楚凡缓步走下台阶,蓝彩凤亦步亦趋地跟在他身后,引得路人频频侧目,却没人敢轻易上前搭讪——只因楚凡周身那股若有若无的压迫感,宛如一柄出鞘的利剑,锋芒内敛,却足以让人心生敬畏。
“楚宗师!等等我”
身后传来一阵急促的呼喊声,楚凡脚步微顿,回头望去。只见沈万山带着沈涛,还有那位吴大师,正快步追了上来。沈万山气喘吁吁,脸上却满是兴奋之色,沈涛则是一脸恭敬,跟在父亲身后,连大气都不敢喘。吴大师捻着胡须,目光落在楚凡身上,带着几分探究,几分敬佩。
“楚宗师,今日之事,多亏了您出手相助,否则我沈家恐怕要损失惨重啊!”沈万山快步走到楚凡面前,拱手作揖,态度诚恳至极。
楚凡淡淡瞥了他一眼,轻声道:“沈老板不必如此客气。”
沈万山连忙侧身引路:“楚先生蓝姑娘请上车。”
一行人上了沈万山的豪车,车子平稳地驶入车流,朝着别墅的方向驶去。车厢内,沈涛欲言又止,几次想开口询问楚凡解石的秘诀,都被沈万山一个眼神制止了。吴大师则是闭目养神,手指轻轻敲击着膝盖,不知在思索些什么。蓝彩凤安静地坐在楚凡身侧,宛如一尊精雕细琢的玉像,不言不语。

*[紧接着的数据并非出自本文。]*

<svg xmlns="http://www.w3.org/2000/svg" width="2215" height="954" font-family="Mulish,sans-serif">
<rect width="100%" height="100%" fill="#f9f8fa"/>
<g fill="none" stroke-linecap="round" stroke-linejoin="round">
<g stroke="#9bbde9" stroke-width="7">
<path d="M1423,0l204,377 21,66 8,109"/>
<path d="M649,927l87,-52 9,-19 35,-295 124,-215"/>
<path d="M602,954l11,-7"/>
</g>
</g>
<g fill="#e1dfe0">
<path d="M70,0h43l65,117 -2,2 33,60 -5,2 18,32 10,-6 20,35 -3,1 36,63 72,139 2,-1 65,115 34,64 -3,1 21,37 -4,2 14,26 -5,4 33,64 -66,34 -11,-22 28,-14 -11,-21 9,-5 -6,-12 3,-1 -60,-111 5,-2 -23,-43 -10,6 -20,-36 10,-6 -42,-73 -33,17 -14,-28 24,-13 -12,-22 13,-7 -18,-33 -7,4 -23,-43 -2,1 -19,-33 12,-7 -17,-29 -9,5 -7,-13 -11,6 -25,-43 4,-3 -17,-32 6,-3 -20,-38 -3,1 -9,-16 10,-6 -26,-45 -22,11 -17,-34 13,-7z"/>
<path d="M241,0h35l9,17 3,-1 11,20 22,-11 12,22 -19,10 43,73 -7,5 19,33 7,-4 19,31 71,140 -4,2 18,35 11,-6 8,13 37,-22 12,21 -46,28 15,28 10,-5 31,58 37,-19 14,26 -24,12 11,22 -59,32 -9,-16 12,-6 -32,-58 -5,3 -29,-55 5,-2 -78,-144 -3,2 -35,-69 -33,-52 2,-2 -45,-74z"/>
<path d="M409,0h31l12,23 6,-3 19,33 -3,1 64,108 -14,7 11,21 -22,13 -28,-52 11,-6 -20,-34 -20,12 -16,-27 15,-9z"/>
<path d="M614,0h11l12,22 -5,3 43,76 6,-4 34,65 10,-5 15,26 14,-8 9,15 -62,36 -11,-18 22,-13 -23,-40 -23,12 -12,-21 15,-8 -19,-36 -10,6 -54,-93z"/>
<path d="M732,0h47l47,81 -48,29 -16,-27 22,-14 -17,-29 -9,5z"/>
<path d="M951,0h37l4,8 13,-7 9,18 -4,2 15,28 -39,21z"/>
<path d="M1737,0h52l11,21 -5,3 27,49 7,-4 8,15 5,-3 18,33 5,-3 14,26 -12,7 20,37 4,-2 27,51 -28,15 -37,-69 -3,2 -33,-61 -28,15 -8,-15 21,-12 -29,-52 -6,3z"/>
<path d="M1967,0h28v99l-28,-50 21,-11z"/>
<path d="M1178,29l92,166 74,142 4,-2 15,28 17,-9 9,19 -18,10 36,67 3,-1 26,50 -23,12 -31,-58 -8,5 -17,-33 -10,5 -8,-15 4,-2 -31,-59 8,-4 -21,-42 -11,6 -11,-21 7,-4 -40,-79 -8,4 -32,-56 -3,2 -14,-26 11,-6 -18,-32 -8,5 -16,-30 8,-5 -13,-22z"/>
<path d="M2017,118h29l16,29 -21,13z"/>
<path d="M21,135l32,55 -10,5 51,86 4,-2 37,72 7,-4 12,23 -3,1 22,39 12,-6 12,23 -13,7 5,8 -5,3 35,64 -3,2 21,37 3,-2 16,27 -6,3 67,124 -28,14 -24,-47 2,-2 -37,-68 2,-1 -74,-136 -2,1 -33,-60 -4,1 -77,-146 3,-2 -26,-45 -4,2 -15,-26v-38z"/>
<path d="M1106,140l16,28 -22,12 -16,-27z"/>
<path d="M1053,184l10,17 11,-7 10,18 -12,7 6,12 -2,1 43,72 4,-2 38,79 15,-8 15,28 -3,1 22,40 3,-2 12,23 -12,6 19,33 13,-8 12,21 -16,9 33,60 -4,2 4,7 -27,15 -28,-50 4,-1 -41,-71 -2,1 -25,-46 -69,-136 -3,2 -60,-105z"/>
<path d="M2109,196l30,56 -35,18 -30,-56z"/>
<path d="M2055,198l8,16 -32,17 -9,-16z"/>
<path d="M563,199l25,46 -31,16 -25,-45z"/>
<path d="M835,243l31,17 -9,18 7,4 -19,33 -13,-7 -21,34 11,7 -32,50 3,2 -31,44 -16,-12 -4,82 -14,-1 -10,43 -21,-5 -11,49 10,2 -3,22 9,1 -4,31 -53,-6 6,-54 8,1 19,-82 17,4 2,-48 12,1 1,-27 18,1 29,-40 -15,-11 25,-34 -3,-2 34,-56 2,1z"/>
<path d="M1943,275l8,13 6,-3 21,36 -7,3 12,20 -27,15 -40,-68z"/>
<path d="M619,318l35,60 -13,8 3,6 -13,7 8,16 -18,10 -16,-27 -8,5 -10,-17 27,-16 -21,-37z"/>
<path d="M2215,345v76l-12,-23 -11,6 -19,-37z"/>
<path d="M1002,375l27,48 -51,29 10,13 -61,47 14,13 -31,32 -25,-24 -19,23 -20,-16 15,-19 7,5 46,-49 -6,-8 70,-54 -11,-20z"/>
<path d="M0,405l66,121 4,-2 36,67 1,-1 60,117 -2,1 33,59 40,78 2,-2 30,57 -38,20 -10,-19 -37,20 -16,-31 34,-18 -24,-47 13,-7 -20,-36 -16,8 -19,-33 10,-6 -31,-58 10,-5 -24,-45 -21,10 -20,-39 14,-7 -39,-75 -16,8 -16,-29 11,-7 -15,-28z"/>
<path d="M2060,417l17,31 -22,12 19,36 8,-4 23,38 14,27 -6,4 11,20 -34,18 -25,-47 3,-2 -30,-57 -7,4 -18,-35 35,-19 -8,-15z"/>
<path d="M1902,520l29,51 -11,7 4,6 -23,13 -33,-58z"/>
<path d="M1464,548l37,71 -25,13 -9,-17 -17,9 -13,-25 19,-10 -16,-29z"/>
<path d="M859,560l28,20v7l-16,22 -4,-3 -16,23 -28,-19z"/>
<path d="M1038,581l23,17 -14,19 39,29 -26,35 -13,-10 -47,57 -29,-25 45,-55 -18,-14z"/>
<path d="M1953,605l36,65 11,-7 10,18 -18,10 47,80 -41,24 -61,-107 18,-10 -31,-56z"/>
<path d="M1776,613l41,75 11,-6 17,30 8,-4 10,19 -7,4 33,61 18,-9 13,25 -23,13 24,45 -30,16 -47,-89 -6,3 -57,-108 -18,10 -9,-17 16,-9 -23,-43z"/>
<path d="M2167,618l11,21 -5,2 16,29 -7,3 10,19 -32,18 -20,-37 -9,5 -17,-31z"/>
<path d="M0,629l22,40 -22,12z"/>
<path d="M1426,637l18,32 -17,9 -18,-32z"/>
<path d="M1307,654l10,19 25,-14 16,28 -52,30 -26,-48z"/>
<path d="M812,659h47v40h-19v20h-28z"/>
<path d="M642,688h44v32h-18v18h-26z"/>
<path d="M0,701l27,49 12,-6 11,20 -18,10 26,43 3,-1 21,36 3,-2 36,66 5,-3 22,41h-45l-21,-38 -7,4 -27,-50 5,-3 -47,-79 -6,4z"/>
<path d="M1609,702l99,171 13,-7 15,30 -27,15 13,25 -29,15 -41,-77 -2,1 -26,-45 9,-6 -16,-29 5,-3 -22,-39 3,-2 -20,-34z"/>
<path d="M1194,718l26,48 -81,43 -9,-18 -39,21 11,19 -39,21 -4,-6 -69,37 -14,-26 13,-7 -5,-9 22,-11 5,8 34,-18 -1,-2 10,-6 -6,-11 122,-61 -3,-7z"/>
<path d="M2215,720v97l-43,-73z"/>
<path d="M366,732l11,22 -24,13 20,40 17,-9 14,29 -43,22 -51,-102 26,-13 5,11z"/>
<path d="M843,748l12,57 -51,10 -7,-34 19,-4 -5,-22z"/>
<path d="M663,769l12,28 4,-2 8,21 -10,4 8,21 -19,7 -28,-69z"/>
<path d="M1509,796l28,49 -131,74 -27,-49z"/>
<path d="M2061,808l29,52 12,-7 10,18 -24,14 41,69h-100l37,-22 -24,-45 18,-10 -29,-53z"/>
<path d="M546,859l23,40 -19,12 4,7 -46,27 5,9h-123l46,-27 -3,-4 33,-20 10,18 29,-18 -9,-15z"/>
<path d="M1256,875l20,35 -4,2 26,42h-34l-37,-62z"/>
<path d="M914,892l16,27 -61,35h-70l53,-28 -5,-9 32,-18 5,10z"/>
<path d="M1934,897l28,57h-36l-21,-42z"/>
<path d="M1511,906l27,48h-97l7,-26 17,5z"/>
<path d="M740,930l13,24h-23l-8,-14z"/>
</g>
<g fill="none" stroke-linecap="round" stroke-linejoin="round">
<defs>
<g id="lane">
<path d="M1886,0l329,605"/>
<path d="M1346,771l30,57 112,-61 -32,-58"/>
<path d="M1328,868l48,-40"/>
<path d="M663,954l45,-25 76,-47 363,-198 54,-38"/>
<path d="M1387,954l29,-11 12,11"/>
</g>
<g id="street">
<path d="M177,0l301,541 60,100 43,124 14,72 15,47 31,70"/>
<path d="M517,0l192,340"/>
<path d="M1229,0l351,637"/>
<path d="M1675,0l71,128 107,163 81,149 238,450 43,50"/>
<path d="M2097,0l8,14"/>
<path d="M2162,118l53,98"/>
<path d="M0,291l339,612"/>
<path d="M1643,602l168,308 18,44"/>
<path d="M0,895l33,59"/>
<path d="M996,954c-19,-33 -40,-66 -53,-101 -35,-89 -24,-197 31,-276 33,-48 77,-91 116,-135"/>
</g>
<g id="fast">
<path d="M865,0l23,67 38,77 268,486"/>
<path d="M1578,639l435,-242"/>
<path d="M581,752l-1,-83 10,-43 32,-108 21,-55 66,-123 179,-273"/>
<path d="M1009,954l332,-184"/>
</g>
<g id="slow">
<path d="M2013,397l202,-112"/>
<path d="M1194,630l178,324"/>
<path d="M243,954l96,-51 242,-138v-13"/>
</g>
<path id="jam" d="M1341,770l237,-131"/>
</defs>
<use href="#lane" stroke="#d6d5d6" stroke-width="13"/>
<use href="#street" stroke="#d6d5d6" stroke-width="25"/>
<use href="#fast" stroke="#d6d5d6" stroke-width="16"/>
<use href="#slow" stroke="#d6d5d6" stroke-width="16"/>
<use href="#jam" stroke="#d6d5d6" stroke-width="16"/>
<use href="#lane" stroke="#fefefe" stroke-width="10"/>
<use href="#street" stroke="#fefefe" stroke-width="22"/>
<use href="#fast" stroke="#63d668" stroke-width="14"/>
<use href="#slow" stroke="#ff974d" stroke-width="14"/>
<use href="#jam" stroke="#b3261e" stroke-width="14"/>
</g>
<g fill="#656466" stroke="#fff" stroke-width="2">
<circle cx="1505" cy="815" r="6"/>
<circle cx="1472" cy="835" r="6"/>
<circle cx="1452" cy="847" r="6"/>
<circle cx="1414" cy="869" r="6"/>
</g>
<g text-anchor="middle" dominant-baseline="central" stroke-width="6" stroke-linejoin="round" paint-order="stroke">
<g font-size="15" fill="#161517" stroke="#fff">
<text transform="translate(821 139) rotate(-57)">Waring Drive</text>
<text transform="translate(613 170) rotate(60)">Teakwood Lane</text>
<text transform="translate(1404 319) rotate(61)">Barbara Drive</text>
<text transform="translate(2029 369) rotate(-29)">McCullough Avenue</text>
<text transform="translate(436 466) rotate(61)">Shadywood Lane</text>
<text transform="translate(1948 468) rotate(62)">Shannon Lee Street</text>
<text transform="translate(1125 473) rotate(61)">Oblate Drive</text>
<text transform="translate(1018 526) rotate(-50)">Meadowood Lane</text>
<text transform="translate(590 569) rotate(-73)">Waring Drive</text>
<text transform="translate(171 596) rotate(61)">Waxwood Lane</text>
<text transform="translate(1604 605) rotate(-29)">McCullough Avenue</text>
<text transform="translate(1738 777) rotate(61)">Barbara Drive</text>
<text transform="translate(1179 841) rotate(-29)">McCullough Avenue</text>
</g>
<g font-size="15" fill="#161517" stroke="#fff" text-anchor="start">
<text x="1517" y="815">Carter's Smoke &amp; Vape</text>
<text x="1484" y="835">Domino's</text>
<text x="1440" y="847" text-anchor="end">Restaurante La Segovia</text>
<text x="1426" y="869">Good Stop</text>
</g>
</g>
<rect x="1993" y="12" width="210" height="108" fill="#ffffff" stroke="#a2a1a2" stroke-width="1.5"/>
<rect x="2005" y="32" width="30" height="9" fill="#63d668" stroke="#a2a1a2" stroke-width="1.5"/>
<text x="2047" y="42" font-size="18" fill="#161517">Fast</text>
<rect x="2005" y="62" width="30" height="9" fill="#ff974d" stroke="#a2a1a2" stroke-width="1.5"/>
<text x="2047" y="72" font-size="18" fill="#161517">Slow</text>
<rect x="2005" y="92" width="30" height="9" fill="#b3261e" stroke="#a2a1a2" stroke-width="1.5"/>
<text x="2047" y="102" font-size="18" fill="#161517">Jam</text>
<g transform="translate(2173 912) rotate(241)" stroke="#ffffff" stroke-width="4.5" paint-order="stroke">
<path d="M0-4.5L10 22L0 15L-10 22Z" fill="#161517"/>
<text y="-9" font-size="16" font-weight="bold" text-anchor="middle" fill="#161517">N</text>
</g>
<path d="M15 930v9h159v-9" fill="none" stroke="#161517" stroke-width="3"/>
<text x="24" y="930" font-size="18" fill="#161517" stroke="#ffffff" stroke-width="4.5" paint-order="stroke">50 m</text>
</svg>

楚凡靠在椅背上,目光透过车窗,落在窗外飞速掠过的街景上,神色淡然。他能察觉到,沈万山父子对他充满了敬畏,吴大师心里则藏着无数个疑问,而这一切,都源于他今日在交易中心的惊艳表现。不过,楚凡并不在意这些,对他而言,今日之事,不过是随手为之,教训一下那个不知天高地厚的年轻人,顺便得了一块蕴含灵气的极品冰种翡翠,仅此而已。
车子行驶了约莫一个小时,终于抵达了沈万山的别墅。
“楚先生,请!”沈万山率先下车,亲自为楚凡拉开了车门。
楚凡迈步下车,一行人走进别墅,一股浓郁的饭菜香气扑面而来。只见宽敞明亮的餐厅里,一张长长的红木餐桌上,已经摆满了琳琅满目的菜肴,荤素搭配,色香味俱全。几个穿着统一制服的佣人正站在一旁,恭敬地等候着。
“楚先生,一路辛苦,先尝尝家常便饭,怠慢之处,还请海涵。”沈万山笑着招呼道,将楚凡引到主位上坐下。
蓝彩凤坐在楚凡身边,沈万山父子和吴大师则分坐两侧。
佣人端上温热的茶水,众人寒暄了几句,便动起了筷子。席间,沈万山频频向楚凡敬酒,言语间满是奉承,沈涛则是殷勤地为楚凡布菜,态度恭敬得无以复加。吴大师倒是没怎么说话,只是时不时地看向楚凡,眼神里的疑惑之色越来越浓。
酒过三巡,菜过五味,吴大师终于按捺不住,放下手中的筷子,看向楚凡,拱手问道:“楚先生,老朽有一事,百思不得其解,还望楚先生不吝赐教。”
楚凡抬眸看了他一眼,淡淡道:“吴大师请讲。”
吴大师清了清嗓子,语气郑重地问道:“今日在交易中心,史大师挑选的那块原石,切开之后,内部竟然全部碎裂,而且那些裂痕,绝非自然形成,反倒像是被一股无形的力量硬生生震裂一般。老朽浸淫玉石行业数十年,从未见过如此怪异的现象,不知楚先生能否为老朽解惑?”
这话一出,沈万山和沈涛也纷纷停下了手中的动作,目光齐刷刷地投向楚凡,眼神里充满了好奇。他们心里也早就憋着这个疑问,只是一直没敢开口。
楚凡端起茶杯,轻轻抿了一口,抬眸看向吴大师,嘴角勾起一抹似有若无的弧度,语气平淡却带着一股不容置疑的威严:“老先生,有些东西,还是不要刨根问底的好。知道得太多,未必是一件好事。”